Waseda University’s Perceptual Computing Laboratory has posted a video showing their third generation conversational robot, SCHEMA, engaging in conversation with multiple groups.  The robot listens intently as two humans talk about movies.  When another person arrives, SCHEMA asks the person to wait while it finishes what it was going to say.  It then directs its attention to the new comer, whom it has already recognized using image processing.  What is important here is how quickly SCHEMA can respond to human questions and interjections.  It doesn’t display any of the usual awkward pauses normally associated with talking robots.  In fact, it almost responds too quickly!  This type of work is helping to make robots more sociable and natural, and is the best work I’ve seen on the subject.  Like the previous video featuring ROBISUKE, the video is also subtitled in English.

Video (Mirror):

The lab won the Yamashita Memorial Research Award from the Conference on Spoken Language Processing Society Technical Committee two years in a row for their work on spoken language processing.
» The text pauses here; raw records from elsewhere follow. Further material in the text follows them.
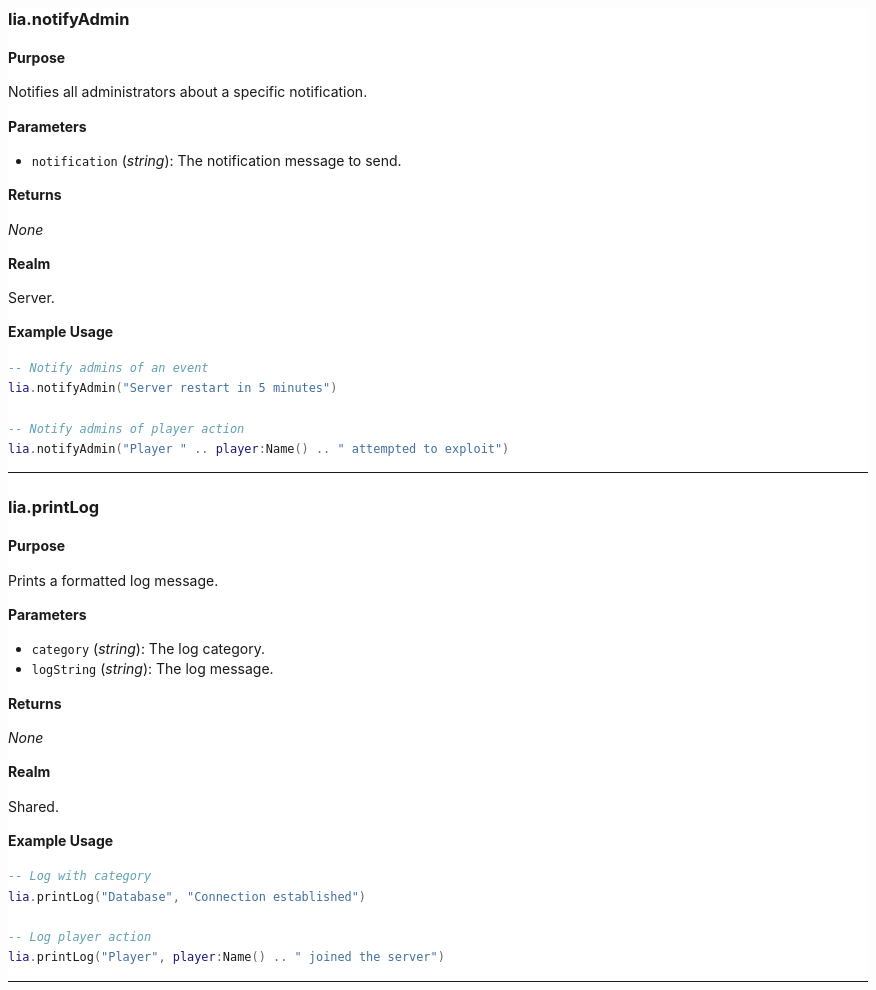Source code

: ### lia.notifyAdmin

**Purpose**

Notifies all administrators about a specific notification.

**Parameters**

* `notification` (*string*): The notification message to send.

**Returns**

*None*

**Realm**

Server.

**Example Usage**

```lua
-- Notify admins of an event
lia.notifyAdmin("Server restart in 5 minutes")

-- Notify admins of player action
lia.notifyAdmin("Player " .. player:Name() .. " attempted to exploit")
```

---

### lia.printLog

**Purpose**

Prints a formatted log message.

**Parameters**

* `category` (*string*): The log category.
* `logString` (*string*): The log message.

**Returns**

*None*

**Realm**

Shared.

**Example Usage**

```lua
-- Log with category
lia.printLog("Database", "Connection established")

-- Log player action
lia.printLog("Player", player:Name() .. " joined the server")
```

---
[source: Matsuyama720 @ YouTube]

  • alex

    I know it all can be but it looks just too good and the presentation looks more like a (theatrical) play with exact choreography – I say this, you say that, robot says this, new person comes, robot react on new person, robot asks to wait…
    We saw only one minute so they could just select a conversation topic (i.e. movies) and situation they new the robot would have no problems with it – but considering if it’s just a chatbot inside and the robot would make a conversation with a stranger on some random topic and in a random situation I bet the robot wouldn’t look so good like here – I bet we would see the standard chatbot behavior with random questions and answers.
    It’s a presentation video so they just select the things the robot can best, why would they show a situation where the robot doesn’t look good…

  • Robotbling

    @ alex

    It’s likely SCHEMA was responding immediately to “why” in the sentence “why do you like it”. I agree it comes in too fast, but that could be one reason for it. As for knowing the direction of the new person, I’m sure SCHEMA is using some form of sound location estimation using multiple microphones. This ability has been demonstrated in several other robots.

  • alex

    The reaction on “why do you like it 0:23” seems a bit too fast. And when the new member arrives it’s like Schema would know where exactly he is even though the robot only hears him – Schema knows that someone else is calling him and that it’s not someone of the two and knows exactly where he is – the scene just looks a bit strange.
    Considering it’s a promotional video it’s quite possible they helped him a little.